🚀 US Crypto Strategy Overview: From Infrastructure Compliance to Tax-Free Payments
In the past 24 hours, US crypto regulation has continuously released key signals, and a panoramic strategic map from infrastructure, regulatory framework to tax incentives is becoming clearer.
🔗 Infrastructure On-Chain: DTCC has been approved for a pilot program, connecting traditional financial clearing systems with on-chain assets, paving the technical track for institutional entry.
⚖️ Regulatory Confirmation: With Michael Selig officially taking over as CFTC Chairman, the Congressional legislative process for crypto market structure is accelerating. The SEC has previously excluded Bitcoin, Ethereum, and others from the securities category, while the CFTC will take over and clarify trading supervision—ending the long-standing “regulatory tug-of-war” and moving towards a legislatively driven clear framework.
💸 Tax Relief: A new bipartisan proposal directly addresses application pain points: it aims to exempt capital gains tax on small stablecoin payments, allowing crypto payments to circulate like “currency”; at the same time, it allows staking rewards to be confirmed after a 5-year delay, incentivizing long-term holding. Although still in draft form, it signifies a shift in policy thinking from “how to regulate” to “how to utilize effectively.”
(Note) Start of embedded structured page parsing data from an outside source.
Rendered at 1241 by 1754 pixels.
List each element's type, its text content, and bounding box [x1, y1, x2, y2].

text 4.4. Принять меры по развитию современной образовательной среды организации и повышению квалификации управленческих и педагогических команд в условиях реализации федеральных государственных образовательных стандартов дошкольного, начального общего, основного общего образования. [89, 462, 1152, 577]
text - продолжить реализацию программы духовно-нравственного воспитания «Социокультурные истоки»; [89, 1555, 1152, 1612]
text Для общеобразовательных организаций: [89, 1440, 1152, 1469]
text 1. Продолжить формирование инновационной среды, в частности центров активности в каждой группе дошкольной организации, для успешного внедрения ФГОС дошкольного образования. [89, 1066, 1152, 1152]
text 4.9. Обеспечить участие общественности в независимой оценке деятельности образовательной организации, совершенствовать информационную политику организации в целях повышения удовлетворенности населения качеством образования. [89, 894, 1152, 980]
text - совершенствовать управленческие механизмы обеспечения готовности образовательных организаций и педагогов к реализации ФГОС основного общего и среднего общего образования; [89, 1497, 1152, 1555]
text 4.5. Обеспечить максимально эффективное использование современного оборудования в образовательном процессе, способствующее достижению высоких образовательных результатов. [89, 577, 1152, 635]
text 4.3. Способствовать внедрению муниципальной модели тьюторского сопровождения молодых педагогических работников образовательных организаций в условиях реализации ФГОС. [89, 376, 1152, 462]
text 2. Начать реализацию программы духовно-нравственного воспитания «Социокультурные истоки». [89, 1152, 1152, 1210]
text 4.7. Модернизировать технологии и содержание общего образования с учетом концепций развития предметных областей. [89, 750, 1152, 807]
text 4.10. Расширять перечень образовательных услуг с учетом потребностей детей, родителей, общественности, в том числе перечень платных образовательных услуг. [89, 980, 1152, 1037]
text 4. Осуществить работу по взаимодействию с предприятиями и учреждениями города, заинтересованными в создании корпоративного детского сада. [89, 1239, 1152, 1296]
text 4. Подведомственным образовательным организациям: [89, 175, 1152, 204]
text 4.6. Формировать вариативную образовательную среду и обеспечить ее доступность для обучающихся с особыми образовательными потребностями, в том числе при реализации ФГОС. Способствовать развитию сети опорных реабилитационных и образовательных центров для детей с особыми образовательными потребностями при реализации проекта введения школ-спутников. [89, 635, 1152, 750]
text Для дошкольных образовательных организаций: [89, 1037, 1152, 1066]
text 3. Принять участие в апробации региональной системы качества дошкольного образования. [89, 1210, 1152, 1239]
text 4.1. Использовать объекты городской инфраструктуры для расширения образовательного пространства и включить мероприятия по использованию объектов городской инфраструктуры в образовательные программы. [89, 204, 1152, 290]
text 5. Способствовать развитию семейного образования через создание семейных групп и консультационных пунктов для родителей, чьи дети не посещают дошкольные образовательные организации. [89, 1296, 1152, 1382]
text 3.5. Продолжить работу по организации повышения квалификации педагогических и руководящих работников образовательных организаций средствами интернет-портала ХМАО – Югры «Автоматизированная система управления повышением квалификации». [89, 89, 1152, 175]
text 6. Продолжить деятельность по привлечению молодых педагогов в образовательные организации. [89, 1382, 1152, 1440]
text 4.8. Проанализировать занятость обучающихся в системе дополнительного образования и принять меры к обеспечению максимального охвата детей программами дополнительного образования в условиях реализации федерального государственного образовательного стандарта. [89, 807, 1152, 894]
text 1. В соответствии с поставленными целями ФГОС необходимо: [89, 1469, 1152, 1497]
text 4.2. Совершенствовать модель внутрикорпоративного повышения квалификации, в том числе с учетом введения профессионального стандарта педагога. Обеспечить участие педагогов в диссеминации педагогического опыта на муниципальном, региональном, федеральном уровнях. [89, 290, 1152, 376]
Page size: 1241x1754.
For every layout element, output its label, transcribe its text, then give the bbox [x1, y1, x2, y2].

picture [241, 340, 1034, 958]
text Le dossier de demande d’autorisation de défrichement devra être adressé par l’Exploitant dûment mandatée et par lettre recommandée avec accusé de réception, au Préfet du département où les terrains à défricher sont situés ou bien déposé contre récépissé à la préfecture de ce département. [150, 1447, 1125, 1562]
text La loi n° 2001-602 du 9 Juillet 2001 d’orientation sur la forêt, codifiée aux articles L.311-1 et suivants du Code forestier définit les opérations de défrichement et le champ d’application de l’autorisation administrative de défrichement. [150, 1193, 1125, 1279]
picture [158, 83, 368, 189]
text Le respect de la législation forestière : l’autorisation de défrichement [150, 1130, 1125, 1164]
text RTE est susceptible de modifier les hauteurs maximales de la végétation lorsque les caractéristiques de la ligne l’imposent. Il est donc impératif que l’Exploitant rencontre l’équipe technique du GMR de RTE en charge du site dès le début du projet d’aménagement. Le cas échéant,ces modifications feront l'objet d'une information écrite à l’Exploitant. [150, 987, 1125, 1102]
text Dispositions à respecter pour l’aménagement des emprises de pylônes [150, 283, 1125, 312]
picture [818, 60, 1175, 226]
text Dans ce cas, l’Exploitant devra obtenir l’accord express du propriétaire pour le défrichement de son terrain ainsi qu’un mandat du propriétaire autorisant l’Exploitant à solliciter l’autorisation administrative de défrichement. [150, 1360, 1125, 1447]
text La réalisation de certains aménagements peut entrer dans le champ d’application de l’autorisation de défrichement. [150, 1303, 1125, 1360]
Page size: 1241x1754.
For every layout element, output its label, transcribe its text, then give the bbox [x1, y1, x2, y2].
🎯 Summary: These three layers of advancement are not isolated benefits but systematically dismantle obstacles—when clearing infrastructure is in place, rules are clear, and tax friction is reduced, the large-scale application of crypto assets has a foundational institutional basis. The US is attempting to build a compliant and low-friction crypto ecosystem, which may serve as the starting gun for a new round of institutional and mass adoption.